Review: Andreas Brandal + Continental Fruit – S/T

These electronics are clogged sinuses in winter. Throbs and bloated tinnitus hums, clogging the free-flow of thought. Gelatinous and unstable, pressing inward against my head. Amidst all this, a voice mumbles through the veil of an overdosed medicinal recovery. I only catch the occasional word, and coupled with the dry, delirious sing-song of the delivery, I fall between interpreting them as romantic woo and complaints at the unrelenting state of quiet discomfort and karmic mistreatment. Perhaps both? A love letter written in phonic smears of resignation and cyclic disappointment? I can’t concentrate enough to decide. The more I try to lean in, the harder those strange electronics push back against me.

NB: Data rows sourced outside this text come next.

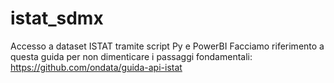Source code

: # istat_sdmx
Accesso a dataset ISTAT tramite script Py e PowerBI
Facciamo riferimento a questa guida per non dimenticare i passaggi fondamentali: https://github.com/ondata/guida-api-istat
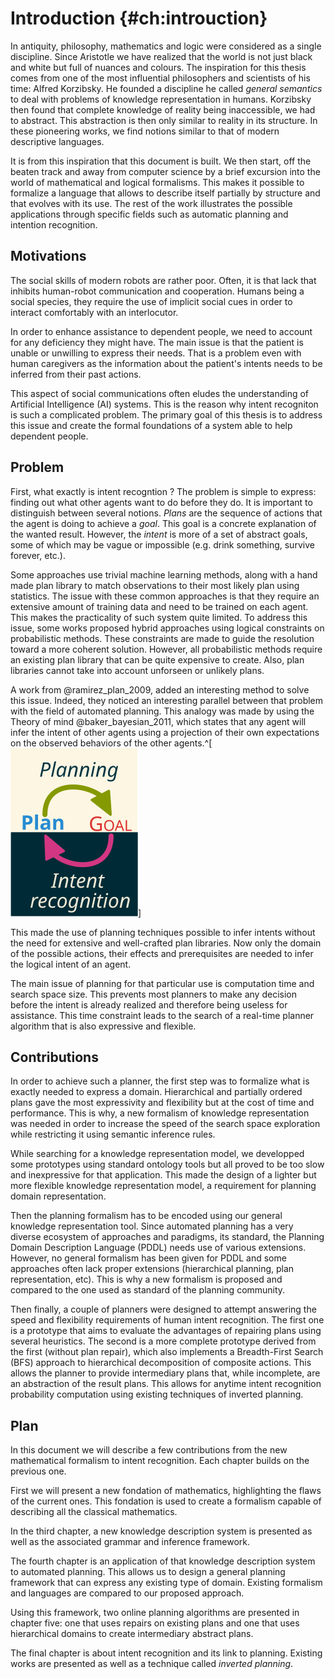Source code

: # Introduction {#ch:introuction}

In antiquity, philosophy, mathematics and logic were considered as a single discipline. Since Aristotle we have realized that the world is not just black and white but full of nuances and colours. The inspiration for this thesis comes from one of the most influential philosophers and scientists of his time: Alfred Korzibsky. He founded a discipline he called *general semantics* to deal with problems of knowledge representation in humans. Korzibsky then found that complete knowledge of reality being inaccessible, we had to abstract. This abstraction is then only similar to reality in its structure. In these pioneering works, we find notions similar to that of modern descriptive languages.

It is from this inspiration that this document is built. We then start, off the beaten track and away from computer science by a brief excursion into the world of mathematical and logical formalisms. This makes it possible to formalize a language that allows to describe itself partially by structure and that evolves with its use. The rest of the work illustrates the possible applications through specific fields such as automatic planning and intention recognition.

## Motivations

The social skills of modern robots are rather poor. Often, it is that lack that inhibits human-robot communication and cooperation. Humans being a social species, they require the use of implicit social cues in order to interact comfortably with an interlocutor.

In order to enhance assistance to dependent people, we need to account for any deficiency they might have. The main issue is that the patient is unable or unwilling to express their needs. That is a problem even with human caregivers as the information about the patient's intents needs to be inferred from their past actions.

This aspect of social communications often eludes the understanding of Artificial Intelligence (AI) systems. This is the reason why intent recogniton is such a complicated problem. The primary goal of this thesis is to address this issue and create the formal foundations of a system able to help dependent people.

## Problem

First, what exactly is intent recogntion ? The problem is simple to express: finding out what other agents want to do before they do. It is important to distinguish between several notions. *Plans* are the sequence of actions that the agent is doing to achieve a *goal*. This goal is a concrete explanation of the wanted result. However, the *intent* is more of a set of abstract goals, some of which may be vague or impossible (e.g. drink something, survive forever, etc.).

Some approaches use trivial machine learning methods, along with a hand made plan library to match observations to their most likely plan using statistics. The issue with these common approaches is that they require an extensive amount of training data and need to be trained on each agent. This makes the practicality of such system quite limited. To address this issue, some works proposed hybrid approaches using logical constraints on probabilistic methods. These constraints are made to guide the resolution toward a more coherent solution. However, all probabilistic methods require an existing plan library that can be quite expensive to create. Also, plan libraries cannot take into account unforseen or unlikely plans.

A work from @ramirez_plan_2009, added an interesting method to solve this issue. Indeed, they noticed an interesting parallel between that problem with the field of automated planning. This analogy was made by using the Theory of mind @baker_bayesian_2011, which states that any agent will infer the intent of other agents using a projection of their own expectations on the observed behaviors of the other agents.^[![](graphics/planning_vs_ir.svg)]

This made the use of planning techniques possible to infer intents without the need for extensive and well-crafted plan libraries. Now only the domain of the possible actions, their effects and prerequisites are needed to infer the logical intent of an agent.

The main issue of planning for that particular use is computation time and search space size. This prevents most planners to make any decision before the intent is already realized and therefore being useless for assistance. This time constraint leads to the search of a real-time planner algorithm that is also expressive and flexible.

## Contributions

In order to achieve such a planner, the first step was to formalize what is exactly needed to express a domain. Hierarchical and partially ordered plans gave the most expressivity and flexibility but at the cost of time and performance. This is why, a new formalism of knowledge representation was needed in order to increase the speed of the search space exploration while restricting it using semantic inference rules.

While searching for a knowledge representation model, we developped some prototypes using standard ontology tools but all proved to be too slow and inexpressive for that application. This made the design of a lighter but more flexible knowledge representation model, a requirement for planning domain representation.

Then the planning formalism has to be encoded using our general knowledge representation tool. Since automated planning has a very diverse ecosystem of approaches and paradigms, its standard, the Planning Domain Description Language (PDDL) needs use of various extensions. However, no general formalism has been given for PDDL and some approaches often lack proper extensions (hierarchical planning, plan representation, etc). This is why a new formalism is proposed and compared to the one used as standard of the planning community.

Then finally, a couple of planners were designed to attempt answering the speed and flexibility requirements of human intent recognition. The first one is a prototype that aims to evaluate the advantages of repairing plans using several heuristics. The second is a more complete prototype derived from the first (without plan repair), which also implements a Breadth-First Search (BFS) approach to hierarchical decomposition of composite actions. This allows the planner to provide intermediary plans that, while incomplete, are an abstraction of the result plans. This allows for anytime intent recognition probability computation using existing techniques of inverted planning.

## Plan

In this document we will describe a few contributions from the new mathematical formalism to intent recognition. Each chapter builds on the previous one.

First we will present a new fondation of mathematics, highlighting the flaws of the current ones. This fondation is used to create a formalism capable of describing all the classical mathematics.

In the third chapter, a new knowledge description system is presented as well as the associated grammar and inference framework.

The fourth chapter is an application of that knowledge description system to automated planning. This allows us to design a general planning framework that can express any existing type of domain. Existing formalism and languages are compared to our proposed approach.

Using this framework, two online planning algorithms are presented in chapter five: one that uses repairs on existing plans and one that uses hierarchical domains to create intermediary abstract plans.

The final chapter is about intent recognition and its link to planning. Existing works are presented as well as a technique called *inverted planning*.

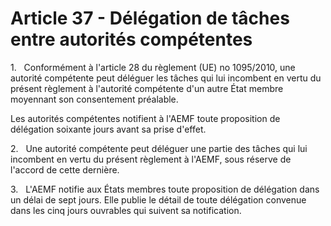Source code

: # Article 37 - Délégation de tâches entre autorités compétentes


1.   Conformément à l'article 28 du règlement (UE) no 1095/2010, une autorité compétente peut déléguer les tâches qui lui incombent en vertu du présent règlement à l'autorité compétente d'un autre État membre moyennant son consentement préalable.

Les autorités compétentes notifient à l'AEMF toute proposition de délégation soixante jours avant sa prise d'effet.

2.   Une autorité compétente peut déléguer une partie des tâches qui lui incombent en vertu du présent règlement à l'AEMF, sous réserve de l'accord de cette dernière.

3.   L'AEMF notifie aux États membres toute proposition de délégation dans un délai de sept jours. Elle publie le détail de toute délégation convenue dans les cinq jours ouvrables qui suivent sa notification.

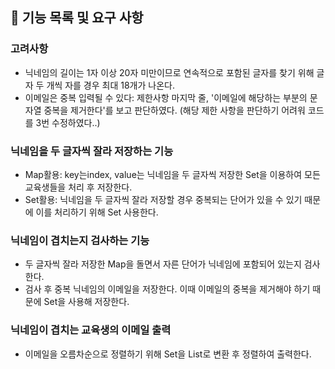 ## 🚀 기능 목록 및 요구 사항

### 고려사항
- 닉네임의 길이는 1자 이상 20자 미만이므로 연속적으로 포함된 글자를 찾기 위해 글자 두 개씩 자를 경우 최대 18개가 나온다.
- 이메일은 중복 입력될 수 있다: 제한사항 마지막 줄, '이메일에 해당하는 부분의 문자열 중복을 제거한다'를 보고 판단하였다. (해당 제한 사항을 판단하기 어려워 코드를 3번 수정하였다..)

### 닉네임을 두 글자씩 잘라 저장하는 기능
- Map활용: key는index, value는 닉네임을 두 글자씩 저장한 Set을 이용하여 모든 교육생들을 처리 후 저장한다.
- Set활용: 닉네임을 두 글자씩 잘라 저장할 경우 중복되는 단어가 있을 수 있기 때문에 이를 처리하기 위해 Set 사용한다.

### 닉네임이 겹치는지 검사하는 기능
- 두 글자씩 잘라 저장한 Map을 돌면서 자른 단어가 닉네임에 포함되어 있는지 검사한다.
- 검사 후 중복 닉네임의 이메일을 저장한다. 이때 이메일의 중복을 제거해야 하기 때문에 Set을 사용해 저장한다.

### 닉네임이 겹치는 교육생의 이메일 출력
- 이메일을 오름차순으로 정렬하기 위해 Set을 List로 변환 후 정렬하여 출력한다.
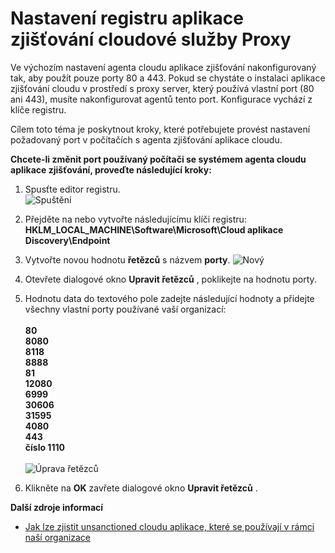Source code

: <properties 
    pageTitle="Nastavení registru zjišťování aplikace služby Proxy cloud | Microsoft Azure" 
    description="Cílem toto téma je poskytnout kroky, které potřebujete provést nastavení požadovaný port v počítačích s agenta zjišťování aplikace cloudu." 
    services="active-directory" 
    documentationCenter="" 
    authors="markusvi" 
    manager="femila"/>

<tags 
    ms.service="active-directory" 
    ms.workload="identity" 
    ms.tgt_pltfrm="na" 
    ms.devlang="na" 
    ms.topic="article" 
    ms.date="10/10/2016" 
    ms.author="markusvi"/>

# <a name="cloud-app-discovery-registry-settings-for-proxy-services"></a>Nastavení registru aplikace zjišťování cloudové služby Proxy

Ve výchozím nastavení agenta cloudu aplikace zjišťování nakonfigurovaný tak, aby použít pouze porty 80 a 443. Pokud se chystáte o instalaci aplikace zjišťování cloudu v prostředí s proxy server, který používá vlastní port (80 ani 443), musíte nakonfigurovat agentů tento port. Konfigurace vychází z klíče registru.


Cílem toto téma je poskytnout kroky, které potřebujete provést nastavení požadovaný port v počítačích s agenta zjišťování aplikace cloudu.



**Chcete-li změnit port používaný počítači se systémem agenta cloudu aplikace zjišťování, proveďte následující kroky:**


1. Spusťte editor registru. <br> ![Spuštění](./media/active-directory-cloudappdiscovery-registry-settings-for-proxy-services/proxy01.png)

2. Přejděte na nebo vytvořte následujícímu klíči registru: <br> **HKLM_LOCAL_MACHINE\Software\Microsoft\Cloud aplikace Discovery\Endpoint** 

3. Vytvořte novou hodnotu **řetězců** s názvem **porty**. ![Nový](./media/active-directory-cloudappdiscovery-registry-settings-for-proxy-services/proxy02.png)

4. Otevřete dialogové okno **Upravit řetězců** , poklikejte na hodnotu porty.


5. Hodnotu data do textového pole zadejte následující hodnoty a přidejte všechny vlastní porty používané vaší organizací: <br><br>
**80** <br>
**8080** <br>
**8118** <br>
**8888** <br>
**81** <br>
**12080** <br>
**6999** <br>
**30606** <br>
**31595** <br>
**4080** <br>
**443** <br>
**číslo 1110** <br><br>
![Úprava řetězců](./media/active-directory-cloudappdiscovery-registry-settings-for-proxy-services/proxy03.png)

6. Klikněte na **OK** zavřete dialogové okno **Upravit řetězců** .



**Další zdroje informací**


* [Jak lze zjistit unsanctioned cloudu aplikace, které se používají v rámci naší organizace](active-directory-cloudappdiscovery-whatis.md)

Because as well as being draped in swathes of goose-pimpled human skin, this collaboration also glimmers with feverish hallucinations: luminescent purples and neons, laser gun spurts, spiralling planetary curves.

Take “Something (The Gaze Of Miracles)” – a mysterious, pattering ode to the promises that reside just beyond the fingertips, driven by synthesiser melodies that tumble like daydreams and words that loyally follow them, surrounded by the faint clatters of the world outside. “Oh My Soul…” tries to force acoustic guitar strums up through a shimmering atmospheric barrier of bristling drones (once again, misery curbed by insidious fantasy), while “Clown Shadow” shoots for harmonium dirge and slumps down into drawling, yet somewhat beautiful murmurs of scrunched chords, all of which appears to be knocking against stacks of abandoned kitchenware as it writhes upon the floor. What becomes clear with repeated listens is that both collaborators struck upon a common sentiment here, and one that seeps through the margins of traditional language and pools in the basin of sonic abstraction: uncomfortable and unclear, miserable and strangely romantic, otherworldly and viscerally familiar.